*Reading text*:

But, luckily, slogging has proved helpful during NaNoWriMo (I was slogging practically all the way through The Blood Feud— which proves I must have some version of self-control), and so I'll keep slogging through everything else until Muse comes back.

In other news, I need to read 13 books in the rest of December, including 85% of Middlemarch, by George Eliot, and 50% of Steve Jobs, in order to hit my book goal for the year and get a shiny badge on my GoodReads account. (I like badges). Other books on the list include Northanger Abbey, Adam's Tongue, Sense and Sensisbility, and some of Andrew Lang's fairy books. I don't know what I'm thinking reading Jane Austen at a time when I need quantity… but I've never read Northanger Abbey and the last time I read S&S I was twelve… so I'm going to read it and possibly even tackle Lady Susan.

And in 2012 I'll go back to Persuasion and reread it for fun. I like Persuasion… it's more… mature.

And because I could go on and on and on about the lovely books I've been reading and the lovely books I'm going to read… I'll stop here and just add that I love ABBA and their songs.

Perhaps the books will be a separate blog post, right?

Total words for MilHalfy Challenge: 283,157/1,600,000 (17.70%)


  1. Dear Maria I think that you could not see your Muse because after all these Asian things she is called Msue or may be Usem or again may be Esum when you will be on some other lands . May be Mesu or go ahead and find some other permutations. She is there or he is next to you but you have to wear the glasses that would let you see the nanos or the micros or the miles long and wide and high.
    So there my young curious friend. As always lovingly amused and intrigued. As I am not big on elephants but I enjoy the mountains I have taken up a friend of mine from India who recommended to "see" Ladakh in Kashmir state the very North area of India, that has the Karakoram mountains. Just splendid and then I hiked the Carpathian Mountains (the ones in Romania). I came across some great pics. As for reading I came across a book written by an eccentric traveler from Great Britain. A whole trip , mostly on horses, along the great wall (YES the same one that you walked on, climbed, etc) but going way back West where there is barely any remnants of the wall , just mounds of loess and than barely anything -a trip done way before you guys were here on this Earth , meaning in the 1980's. A very moving account of some of the things Chinese. On the other hand (the third by now) and than you could claim for your reading all the books that I read (would it count? Haa??!! What do you think.!? I do not collect any badges and I shall gladly give you all my readings. See you soon ERichards Roc NY USA

  2. It might be, but I doubt it. I think Muse is just sleeping... and needs to be poked awake. Now to find the right stick.

    What is the book called? It sounds interesting.

    And that would be cheating... and I wouldn't feel right doing it. But thank you for the offer!

  3. The Book is titled A Ride along the Gtreat Wall by Robin Hanbury-Tenison the book covers a trek of 1000 miles through regions of China still closed to foreigners.The trek was done over 3+ months in mid 1980's.
    It has between the lines intense observations and the PICS are telling. It was published in 1987. Meaning last century.

    It was was a figure of speech. I would not encourage cheating soooo ... Salut. ERichards RocNYUSA

  4. Thank you! It's on my reading list.

    And last century is nothing compared to the 18th century, which is a pain to decipher. 20th century is ridiculously easy compared to that.

    Oh, I know. ^_^

  5. Dear Maria,

    I like your post so far.I'm starting to read pheragraph number five.I think it's cool you get to go around the world.Me and my father have alwaes wanted to go around the world.I hope you get to climb at least twenty-five feet or more of Mt.Everast.I also think it's cool you went to Japan,I was studying Japan while you were in Japan and I'm still studying Japan. I hope you like my comment,Anna Jucan(from church).

  6. Dear Anna,

    I'm glad you like it!

    We already got to the Base Camp of Mt. Everest-- at 5200 meters height, which is about as far as you can go without a mountaineering permit.

    Do you like studying Japan? What's your favorite part about it?

*Information*:
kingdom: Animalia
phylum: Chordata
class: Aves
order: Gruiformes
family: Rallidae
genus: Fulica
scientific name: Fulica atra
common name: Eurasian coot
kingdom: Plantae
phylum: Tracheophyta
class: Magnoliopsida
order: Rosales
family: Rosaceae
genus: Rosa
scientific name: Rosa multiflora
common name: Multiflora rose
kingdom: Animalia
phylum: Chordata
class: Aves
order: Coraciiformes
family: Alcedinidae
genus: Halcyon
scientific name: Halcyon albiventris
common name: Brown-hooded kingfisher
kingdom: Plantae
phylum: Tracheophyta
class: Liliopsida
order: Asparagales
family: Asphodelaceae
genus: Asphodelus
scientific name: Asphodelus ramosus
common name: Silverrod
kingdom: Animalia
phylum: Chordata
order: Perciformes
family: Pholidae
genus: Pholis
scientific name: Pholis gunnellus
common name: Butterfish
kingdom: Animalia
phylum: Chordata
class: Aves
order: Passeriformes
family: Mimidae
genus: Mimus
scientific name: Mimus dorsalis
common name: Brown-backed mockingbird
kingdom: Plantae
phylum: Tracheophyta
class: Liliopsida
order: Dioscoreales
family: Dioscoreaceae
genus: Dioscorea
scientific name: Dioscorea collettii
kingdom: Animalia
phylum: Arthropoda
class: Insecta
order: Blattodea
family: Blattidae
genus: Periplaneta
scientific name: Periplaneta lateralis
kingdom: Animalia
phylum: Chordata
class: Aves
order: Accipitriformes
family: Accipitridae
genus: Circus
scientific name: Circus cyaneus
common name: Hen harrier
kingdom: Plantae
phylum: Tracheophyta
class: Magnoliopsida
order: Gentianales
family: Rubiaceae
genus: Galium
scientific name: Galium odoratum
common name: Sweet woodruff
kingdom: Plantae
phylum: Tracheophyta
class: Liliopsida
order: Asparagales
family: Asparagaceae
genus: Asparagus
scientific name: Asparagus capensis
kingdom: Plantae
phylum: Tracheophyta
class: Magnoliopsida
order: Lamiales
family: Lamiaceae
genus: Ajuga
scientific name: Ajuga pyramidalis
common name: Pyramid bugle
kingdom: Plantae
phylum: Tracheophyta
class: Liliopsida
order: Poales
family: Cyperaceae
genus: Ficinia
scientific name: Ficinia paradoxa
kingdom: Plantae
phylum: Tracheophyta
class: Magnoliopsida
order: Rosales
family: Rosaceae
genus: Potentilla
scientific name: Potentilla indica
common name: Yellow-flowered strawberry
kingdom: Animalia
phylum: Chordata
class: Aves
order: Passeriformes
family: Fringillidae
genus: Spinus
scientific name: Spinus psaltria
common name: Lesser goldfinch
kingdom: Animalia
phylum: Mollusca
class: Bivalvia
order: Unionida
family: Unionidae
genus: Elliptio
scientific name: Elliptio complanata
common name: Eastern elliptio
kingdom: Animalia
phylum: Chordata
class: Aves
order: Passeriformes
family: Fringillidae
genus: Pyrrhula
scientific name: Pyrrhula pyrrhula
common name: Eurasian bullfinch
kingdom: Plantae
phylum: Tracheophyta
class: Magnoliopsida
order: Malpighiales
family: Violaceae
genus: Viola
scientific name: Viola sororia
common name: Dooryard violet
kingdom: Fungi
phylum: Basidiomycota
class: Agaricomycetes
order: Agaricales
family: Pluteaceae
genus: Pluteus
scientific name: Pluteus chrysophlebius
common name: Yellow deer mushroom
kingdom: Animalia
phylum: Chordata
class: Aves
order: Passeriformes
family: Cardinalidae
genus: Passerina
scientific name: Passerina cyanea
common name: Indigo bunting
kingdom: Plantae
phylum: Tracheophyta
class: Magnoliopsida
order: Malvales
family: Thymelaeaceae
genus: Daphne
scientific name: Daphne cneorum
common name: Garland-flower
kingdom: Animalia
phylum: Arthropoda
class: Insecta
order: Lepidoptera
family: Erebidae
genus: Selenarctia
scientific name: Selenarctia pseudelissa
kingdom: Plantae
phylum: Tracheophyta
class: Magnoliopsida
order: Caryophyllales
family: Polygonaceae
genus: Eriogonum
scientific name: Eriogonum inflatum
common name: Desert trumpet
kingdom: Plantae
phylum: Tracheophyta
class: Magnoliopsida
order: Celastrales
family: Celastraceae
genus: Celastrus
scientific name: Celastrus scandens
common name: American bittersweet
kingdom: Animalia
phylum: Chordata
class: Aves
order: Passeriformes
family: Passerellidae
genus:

*Exercise A*:
In the blog page, rewrite the paragraph beginning "In other news, I need to read 13 books" as a brief bulleted list that keeps its main facts.
*Exercise B*:
Name every mountain or mountain range mentioned anywhere on the blog page.

*Task response A*:
- 13 books must be read in the rest of December to hit the year's book goal and earn a GoodReads badge.
- These include 85% of Middlemarch by George Eliot and 50% of Steve Jobs.
- Other titles on the list: Northanger Abbey, Adam's Tongue, S&S and some of Andrew Lang's fairy books.
- Reading Jane Austen seems an odd choice when quantity is needed.
- Northanger Abbey has never been read, and S&S was last read at age twelve, so both will be read.
- Lady Susan might be tackled too.

*Task response B*:
- Karakoram mountains
- Carpathian Mountains (in Romania)
- Mt. Everest